Model matters less than you think. We've run the same agent on GPT-4o, Claude Sonnet 4.6, and Gemini 2.0 Flash. Latency variance between models: 50-100ms. Latency variance between hosting providers: 200-400ms. Optimize infrastructure first, then model.

The one thing OpenAI doesn't publish: their audio preprocessing pipeline. They mention "noise reduction" and "echo cancellation" but no stack details. We run Krisp.ai for this — it adds 30-50ms but cuts support tickets by 40%. Users in noisy environments don't realize the agent can't hear them until they get frustrated.

The VioX voice stack today

VioX OS ships with two voice agents: Goldie (sales, real estate) and Voice (general-purpose receptionist). Both run on ElevenLabs ConvAI as of last month.

Our stack:

Edge: ElevenLabs ConvAI (edge-native, 11 global regions)
Model: GPT-4o for reasoning, Claude Sonnet 4.6 for complex instructions
Audio preprocessing: Krisp.ai WebRTC noise suppression
Streaming: 150ms chunks for sales agents, 200ms for support
Interruption handling: aggressive (user can cut in after 0.5s of speech)
Fallback: if edge latency > 500ms, we route through centralized inference (Twilio Media Streams + our own STT/TTS pipeline)

Median latency: 340ms. 95th percentile: 520ms. Not as fast as OpenAI's published numbers, but we're routing through an orchestration layer (LangGraph) that adds 60-80ms. The trade-off: we get tool use, memory, and evals in the same stack.

We also run end-to-end latency evals on every voice agent deployment. Every 6 hours, we simulate 10 test calls, measure latency distribution, alert if 95th percentile > 600ms.
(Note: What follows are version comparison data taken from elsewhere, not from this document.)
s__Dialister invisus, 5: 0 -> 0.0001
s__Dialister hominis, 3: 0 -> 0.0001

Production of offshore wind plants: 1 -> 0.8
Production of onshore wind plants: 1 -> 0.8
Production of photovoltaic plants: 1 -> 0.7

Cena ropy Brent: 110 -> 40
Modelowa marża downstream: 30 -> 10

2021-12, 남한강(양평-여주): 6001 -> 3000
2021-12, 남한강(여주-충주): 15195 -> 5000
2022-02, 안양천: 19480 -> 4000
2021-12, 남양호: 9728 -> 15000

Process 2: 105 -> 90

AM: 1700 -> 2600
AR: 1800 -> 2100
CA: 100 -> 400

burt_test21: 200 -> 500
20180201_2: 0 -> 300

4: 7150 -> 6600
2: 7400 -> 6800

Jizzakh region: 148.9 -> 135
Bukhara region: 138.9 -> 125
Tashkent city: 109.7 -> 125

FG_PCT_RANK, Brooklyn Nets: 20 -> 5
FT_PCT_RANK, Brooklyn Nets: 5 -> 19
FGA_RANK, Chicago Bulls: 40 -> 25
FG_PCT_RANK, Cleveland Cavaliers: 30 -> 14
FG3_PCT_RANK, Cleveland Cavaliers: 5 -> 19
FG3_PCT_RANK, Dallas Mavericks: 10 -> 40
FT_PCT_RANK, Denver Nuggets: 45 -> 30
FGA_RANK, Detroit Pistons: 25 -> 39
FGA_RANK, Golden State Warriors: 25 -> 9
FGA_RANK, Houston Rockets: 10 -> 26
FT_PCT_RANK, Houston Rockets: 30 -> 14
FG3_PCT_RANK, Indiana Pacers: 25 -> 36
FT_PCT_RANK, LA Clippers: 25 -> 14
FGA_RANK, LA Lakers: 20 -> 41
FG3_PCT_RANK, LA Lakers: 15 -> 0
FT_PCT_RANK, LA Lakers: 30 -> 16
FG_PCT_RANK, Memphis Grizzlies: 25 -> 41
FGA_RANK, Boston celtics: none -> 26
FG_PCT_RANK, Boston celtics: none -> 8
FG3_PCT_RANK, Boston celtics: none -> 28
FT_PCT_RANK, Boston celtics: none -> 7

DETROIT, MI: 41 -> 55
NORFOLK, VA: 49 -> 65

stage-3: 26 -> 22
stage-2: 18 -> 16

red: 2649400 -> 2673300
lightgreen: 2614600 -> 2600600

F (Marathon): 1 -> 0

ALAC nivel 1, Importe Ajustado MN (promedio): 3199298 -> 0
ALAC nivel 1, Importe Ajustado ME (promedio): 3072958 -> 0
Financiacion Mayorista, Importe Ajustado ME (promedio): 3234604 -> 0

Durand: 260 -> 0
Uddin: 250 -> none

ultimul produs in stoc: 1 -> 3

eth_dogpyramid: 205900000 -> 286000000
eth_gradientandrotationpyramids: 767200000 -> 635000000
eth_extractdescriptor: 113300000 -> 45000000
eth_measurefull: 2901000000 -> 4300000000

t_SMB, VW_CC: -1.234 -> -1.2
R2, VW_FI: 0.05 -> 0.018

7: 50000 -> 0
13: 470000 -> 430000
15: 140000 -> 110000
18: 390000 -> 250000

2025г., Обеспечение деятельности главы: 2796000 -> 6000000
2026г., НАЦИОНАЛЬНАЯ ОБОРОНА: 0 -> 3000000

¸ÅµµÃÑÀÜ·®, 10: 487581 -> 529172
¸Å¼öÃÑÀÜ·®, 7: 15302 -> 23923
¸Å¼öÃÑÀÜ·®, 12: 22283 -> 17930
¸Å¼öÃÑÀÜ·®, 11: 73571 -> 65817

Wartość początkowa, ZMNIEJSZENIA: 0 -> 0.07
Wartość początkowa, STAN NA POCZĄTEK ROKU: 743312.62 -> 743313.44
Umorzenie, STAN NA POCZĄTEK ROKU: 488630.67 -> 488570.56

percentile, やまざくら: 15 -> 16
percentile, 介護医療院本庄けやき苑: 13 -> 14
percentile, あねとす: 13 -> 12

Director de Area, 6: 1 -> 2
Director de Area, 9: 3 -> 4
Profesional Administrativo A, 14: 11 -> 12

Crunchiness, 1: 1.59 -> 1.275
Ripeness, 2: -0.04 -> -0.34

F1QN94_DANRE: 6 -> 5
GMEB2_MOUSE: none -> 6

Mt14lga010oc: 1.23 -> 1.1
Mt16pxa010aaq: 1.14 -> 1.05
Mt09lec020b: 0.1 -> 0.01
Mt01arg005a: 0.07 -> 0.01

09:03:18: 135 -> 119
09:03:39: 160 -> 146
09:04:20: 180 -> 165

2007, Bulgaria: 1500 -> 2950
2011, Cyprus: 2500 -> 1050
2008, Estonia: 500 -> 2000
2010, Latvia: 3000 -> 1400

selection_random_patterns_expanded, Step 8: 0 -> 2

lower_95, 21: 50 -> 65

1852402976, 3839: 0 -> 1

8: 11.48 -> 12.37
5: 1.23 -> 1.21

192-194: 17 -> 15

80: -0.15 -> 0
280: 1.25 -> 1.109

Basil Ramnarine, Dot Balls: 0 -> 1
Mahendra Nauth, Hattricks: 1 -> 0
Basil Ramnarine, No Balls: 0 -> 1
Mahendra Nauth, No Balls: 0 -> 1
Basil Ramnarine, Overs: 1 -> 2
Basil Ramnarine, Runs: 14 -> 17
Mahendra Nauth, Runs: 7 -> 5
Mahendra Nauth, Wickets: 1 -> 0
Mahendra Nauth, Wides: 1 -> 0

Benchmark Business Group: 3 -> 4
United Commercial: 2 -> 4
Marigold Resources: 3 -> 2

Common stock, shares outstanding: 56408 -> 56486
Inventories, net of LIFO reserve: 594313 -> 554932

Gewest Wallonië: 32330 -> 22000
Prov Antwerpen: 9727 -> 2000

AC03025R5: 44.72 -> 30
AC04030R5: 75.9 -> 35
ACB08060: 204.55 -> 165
This caught an ElevenLabs regional outage 4 weeks ago — we failed over to Twilio + AssemblyAI in 8 minutes.

What OpenAI didn't say (and what we learned the hard way)

OpenAI's post focuses on infrastructure. They don't talk about three production realities we hit constantly:

1. Latency variance kills conversion more than median latency. A voice agent that's 300ms 80% of the time and 1200ms 20% of the time performs worse than one that's consistently 400ms. Users tolerate predictable latency; they don't tolerate random pauses.

2. Interruption handling is harder than latency. OpenAI mentions it in passing. It's the hardest part of production voice. If your agent keeps talking after the user interrupts, you've lost the call. We spent 2 weeks tuning this on Goldie — threshold is now 0.5s of user speech triggers interrupt. Any lower and background noise triggers false interrupts.

3. Model routing adds latency but saves calls. We route complex instructions ("check my calendar and reschedule") to Claude Sonnet 4.6. Simple questions ("what's your address?") stay on GPT-4o. This adds 40ms of routing logic but cuts failure rate by 30%. Users don't notice 40ms. They notice when the agent doesn't understand them.

The other thing OpenAI doesn't mention: cost. Their realtime API is $0.06/minute input, $0.24/minute output. That's 4-6x more expensive than ElevenLabs ConvAI ($0.04/minute all-in) and 8-12x more than Twilio + AssemblyAI + GPT-4o ($0.02/minute). For a high-volume voice agent (1000+ calls/day), that's $50k/year vs $200k/year.

Action: measure your voice latency distribution today

If you're running a voice agent in production, instrument latency measurement this week. Don't rely on vendor dashboards — they report median, not distribution.

What to measure:

Time from user speech end to agent speech start (end-to-end latency)
Variance (95th percentile vs median)
Regional breakdown (latency by user geography)
Failure modes (calls with >1s pauses)

If your 95th percentile is > 600ms, you have a latency problem. If variance is > 200ms (95th - median), you have an infrastructure problem. Fix those before you optimize prompts.

We ship every VioX OS voice agent with LangSmith tracing and Helicone latency monitoring. Every call logs 6 latency metrics. If you're not measuring, you're guessing.